Dari sini dapat dipahami bahwa bahasa nasional Timor Leste tidak memberikan pengaruh yang signifikan untuk digunakan di ruang publik Indonesia karena masyarakat Timor Leste fasih berbahasa Indonesia.

“Bahasa Indonesia dipandang sebagai lingua franca yang mampu mengakomodasi semua kepentingan," ujar Budi.

"Bahasa asing yang muncul adalah bahasa Inggris dan juga Arab (dalam jumlah yang tidak banyak), selain bahasa-bahasa daerah yang ditemukan dalam jumlah yang sangat sedikit. Penggunaan bahasa-bahasa daerah sangat sedikit penggunaannya, biasanya hanya dalam percakapan keluarga saja atau dalam ritual lisan adat,” bebernya.

Di sisi lain, Kehadiran bahasa Tetun, meskipun merupakan bahasa resmi di Timor Leste, tidak dianggap sebagai bahasa asing di wilayah perbatasan karena merupakan bahasa daerah bagi sebagian masyarakat etnis Tetun di Indonesia. Hal ini menunjukkan bahwa kontak bahasa antara kedua negara tidak mengancam identitas budaya masing-masing.

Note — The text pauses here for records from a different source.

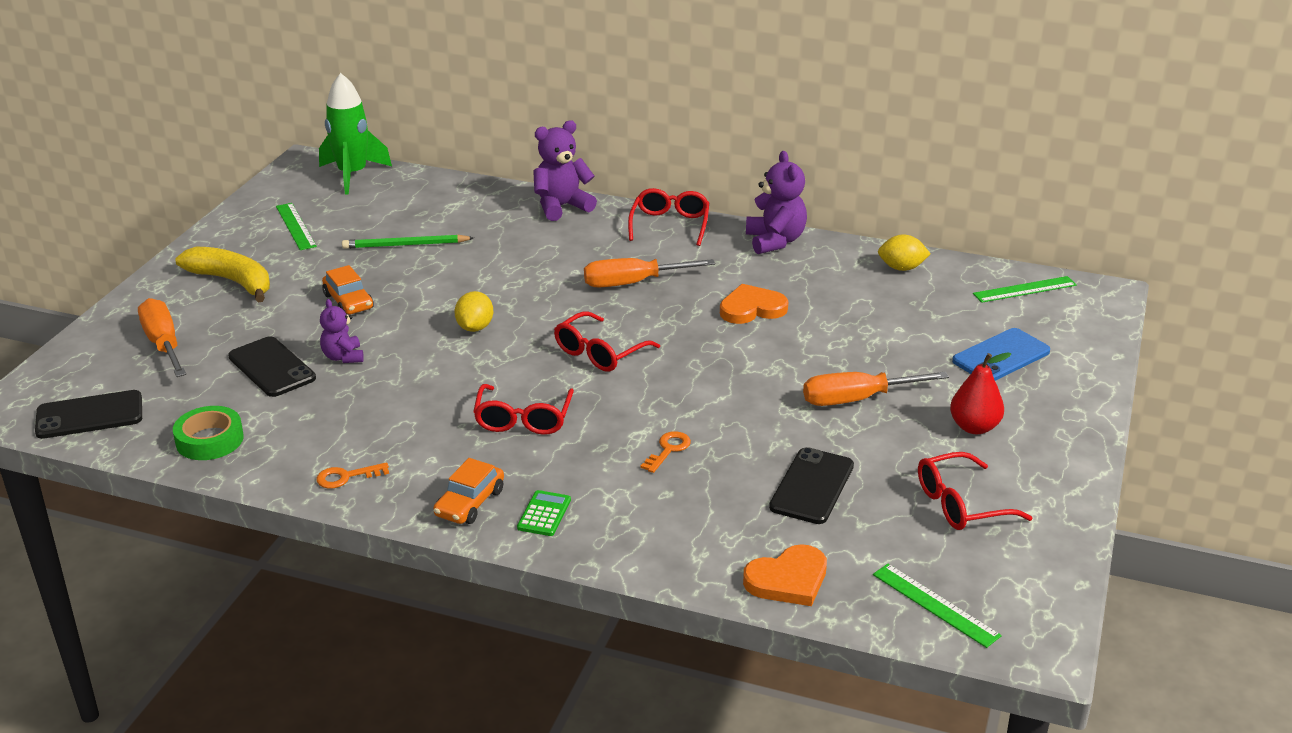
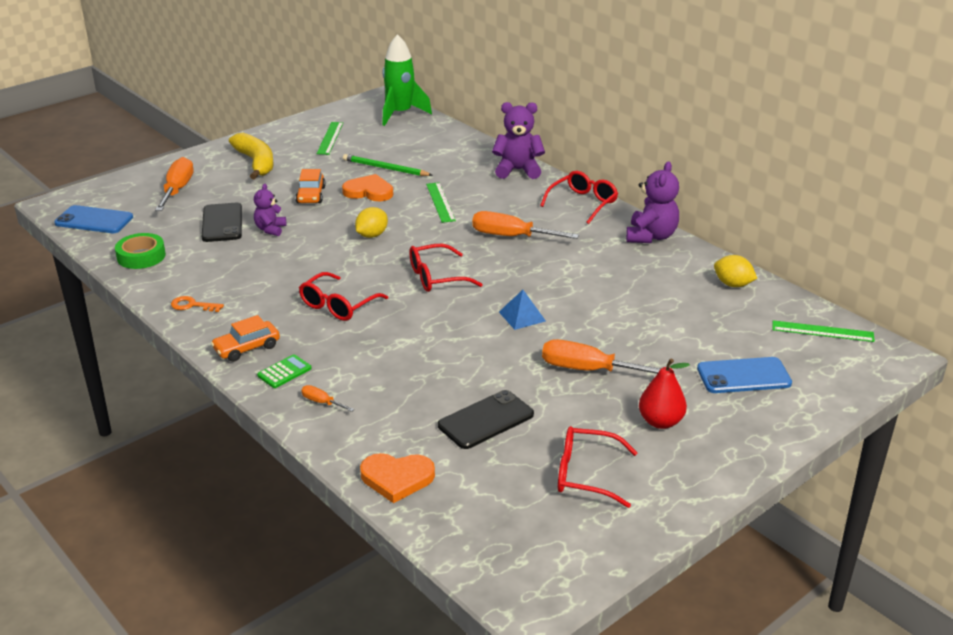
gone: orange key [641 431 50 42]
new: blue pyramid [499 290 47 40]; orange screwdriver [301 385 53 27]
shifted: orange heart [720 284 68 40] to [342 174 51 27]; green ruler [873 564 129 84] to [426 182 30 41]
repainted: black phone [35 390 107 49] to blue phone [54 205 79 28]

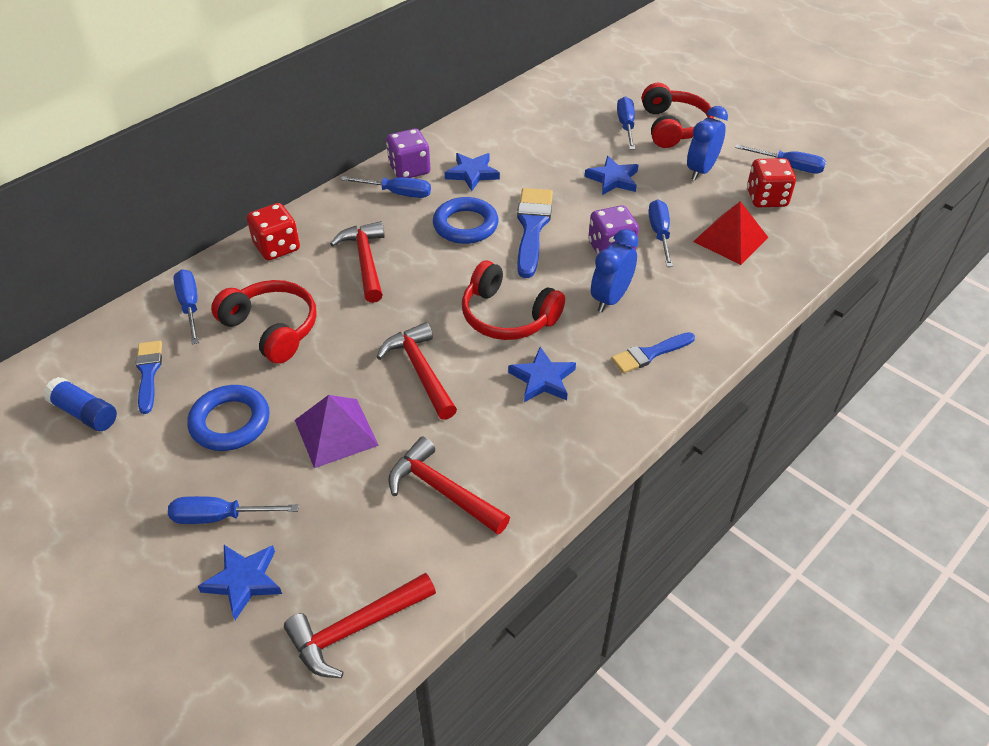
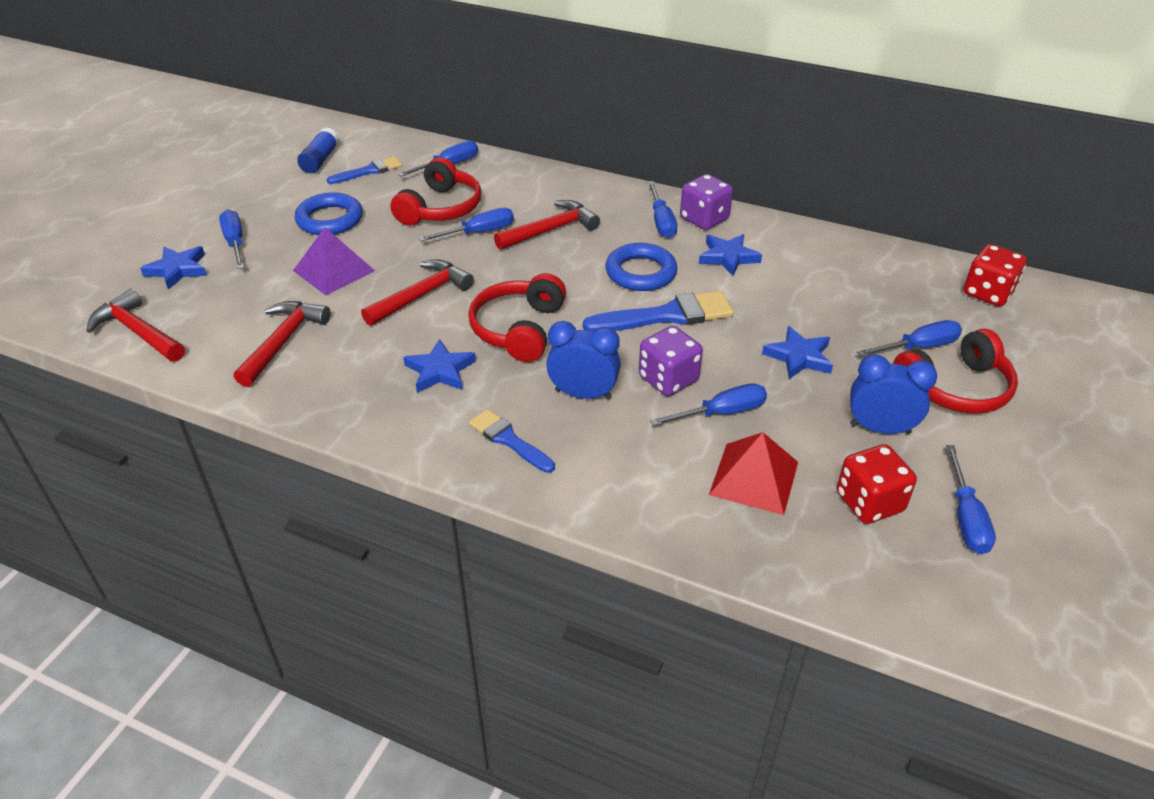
new: blue screwdriver [418 208 96 34]
shifted: red dice [247 203 53 58] to [963 244 64 63]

Meskipun demikian, penelitian ini masih menyisakan beberapa pertanyaan penting terkait persepsi masyarakat perbatasan terhadap penggunaan bahasa di ruang publik. Lebih lanjut, penelitian mendesak diperlukan untuk memahami sikap, preferensi, dan ideologi kebahasaan di kedua kota perbatasan, serta melengkapi penelitian dengan melibatkan kedua sisi perbatasan, baik di Indonesia maupun Timor Leste.